The dissection of the mode and tempo of phenotypic evolution is integral to our understanding of global biodiversity. Our ability to infer patterns of phenotypes across phylogenetic clades is essential to how we infer the macroevolutionary processes governing those patterns. Many methods are already available for fitting models of phenotypic evolution to data. However, there is currently no comprehensive non-parametric framework for characterising and comparing patterns of phenotypic evolution. Here we build on a recently introduced approach for using the phylogenetic spectral density profile to compare and characterize patterns of phylogenetic diversification, in order to provide a framework for non-parametric analysis of phylogenetic trait data. We show how to construct the spectral density profile of trait data on a phylogenetic tree from the normalized graph Laplacian. We demonstrate on simulated data the utility of the spectral density profile to successfully cluster phylogenetic trait data into meaningful groups and to characterise the phenotypic patterning within those groups. We furthermore demonstrate how the spectral density profile is a powerful tool for visualising phenotypic space across traits and for assessing whether distinct trait evolution models are distinguishable on a given empirical phylogeny. We illustrate the approach in two empirical datasets: a comprehensive dataset of traits involved in song, plumage and resource-use in tanagers, and a high-dimensional dataset of endocranial landmarks in New World monkeys. Considering the proliferation of morphometric and molecular data collected across the tree of life, we expect this approach will benefit big data analyses requiring a comprehensive and intuitive framework.

Figure_Supplemental_1

Measuring the effect of phylogenetic signal on splitter values.} (A) Boxplot of the splitter values for 100 randomized datasets (white) obtained for each of the ten datasets with two monophyletic clusters. Splitter values for the initial BM datasets with two clusters are shown in purple. Boxplot of 100 datasets simulated under a simple BM process with no clusters on a single tree (coral) is shown for comparison. (B) Boxplot of Blomberg’s $K$ for each randomized dataset (white); values for the initial BM datasets with two clusters are shown in purple. Boxplot of 100 datasets simulated under a simple BM process with no clusters on a single tree (coral) is shown for comparison.

Figure_Supplemental_2

Measuring the effect of erroneous trait data on spectral density profile summary statistics.} Spectral density profile summary statistics for data simulated under a BM process (coral) with introduced error for $10\%$ of tips with a sampling variance equal to one, two, and three times the standard error of the simulated BM data; and with a sampling variance equal to one times the standard error for $10, 20, 30, 100\%$ of tips. Spectral density profile summary statistics for data simulated on the same tree under an ACDC process ($\beta=1.5$) is also shown (cornflowerblue).

Figure_Supplemental_3

Clustering phylogenetic trait data using the spectral density profile of the nMGL on a non-ultrametric tree.} Hierarchical clustering of spectral density profiles and three-dimensional plotting of spectral density profile summary statistics for phylogenetic trait data simulated under AC (cornflower blue), BM (coral), and DC (sea green) models of trait evolution on a single (A) constant-rate, (C) increasing-rate, and (D) decreasing-rate birth-death tree without pruning extinct lineages.
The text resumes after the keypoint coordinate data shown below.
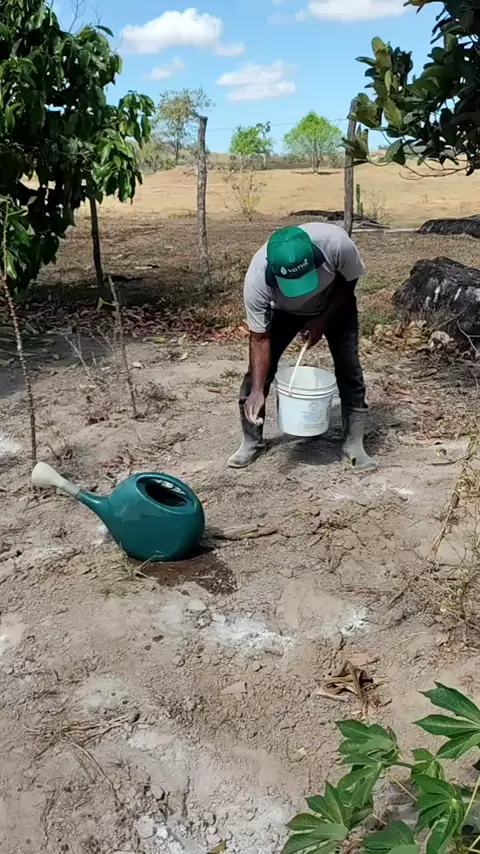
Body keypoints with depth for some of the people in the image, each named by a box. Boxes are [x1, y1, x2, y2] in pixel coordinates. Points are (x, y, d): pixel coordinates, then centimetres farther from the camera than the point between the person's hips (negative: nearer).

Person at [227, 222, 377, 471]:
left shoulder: (335, 241, -40)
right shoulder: (256, 278, -39)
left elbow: (349, 282, -17)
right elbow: (260, 339, -29)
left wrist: (322, 321, -23)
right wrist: (257, 391, -35)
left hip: (335, 304, 0)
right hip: (283, 310, 0)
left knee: (349, 367, -7)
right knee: (259, 369, -7)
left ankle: (354, 444, 6)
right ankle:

Tree is shown in inset. Asterisks denote bootstrap probabilities $>0.95$ at the split. (B) Silhouette widths for profiles comprising each trait model cluster simulated on the ultrametric or non-ultrametric tree (see Fig. 5A).

Figure_Supplemental_4

Effect of tree size on the nMGL. (A) Scatterplots and OLS regression slopes for spectral density profile summary statistics for trait data simulated under DC (sea green), BM (coral), and AC (cornflower blue) models on constant-rate birth-death trees with different numbers of tips. (B) Phylogenetic trait space for trait models simulated under AC, BM, and DC models on trees with different numbers of tips.